Um mundo que não existe porque hoje vagam por aqueles caminhos da Colônia apenas os pensamentos destes velhos e velhas que embargam a voz ao falarem da satisfação com que, no terreiro da sede da antiga fazenda Boa Sorte, com a permissão do pessoal da casa, colheram mangas maduras para garantirem o sustento na viagem de volta para casa. Destes senhores e senhoras que ainda se recordam de que, cem metros depois daquela sede, em terras do lote nº. 22, na beira da estrada, existia um cajueiro que fornecia frutos deliciosos a quem se dispusesse a pendurar-se nos seus galhos. E, mais adiante, no caminho para o mato que divisava com o lote dos Sangirolami, dois ou três pés de ingá se encarregavam de fornecer frutos para adocicar a vida de toda a meninada.

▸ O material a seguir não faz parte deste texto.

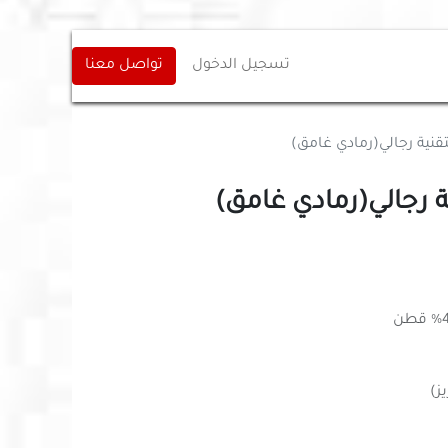
تسجيل الدخول
تواصل معنا
قنية رجالي(رمادي غامق)
ة رجالي(رمادي غامق)
ز)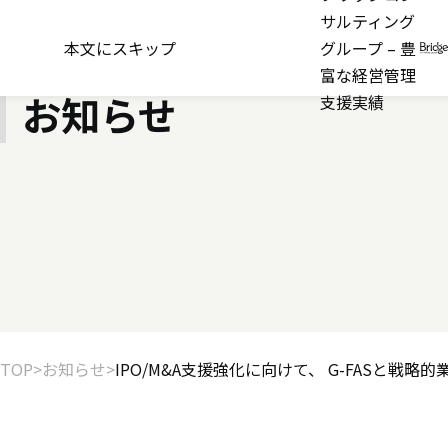
2025年01月24日
サルティング
IPO/M&A支援強化に
本文にスキップ
グループ – 豊
富な経営管理
お知らせ
支援実績
TOP
お知らせ
IPO/M&A支援強化に向けて、 G-FASと戦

Pensamentos que vagam, também, pelos caminhos do atual bairro da Constança, com as lembranças das terras dos Lupatini, de onde durante muito tempo partiu o caminhão que recolhia o leite dos retiros da "linha de Tebas e adjacências". Lembranças da fábrica de doces de manga do Nicanor Brügger e da propriedade do Alexandre Bedin, destaque lá no fundo do vale que sustenta o pico da serra da Vileta. Lembranças, também, do caminho que subia para a fazenda do Paraíso, ali no atual trevo de Juiz de Fora, nas terras da Dona Marieta Werneck, onde se colhia e comia a melhor goiaba de que se sentiu o sabor, desde os tempos em que aqueles meninos e meninas não sabiam que estavam percorrendo os caminhos da agora centenária Colônia Agrícola da Constança.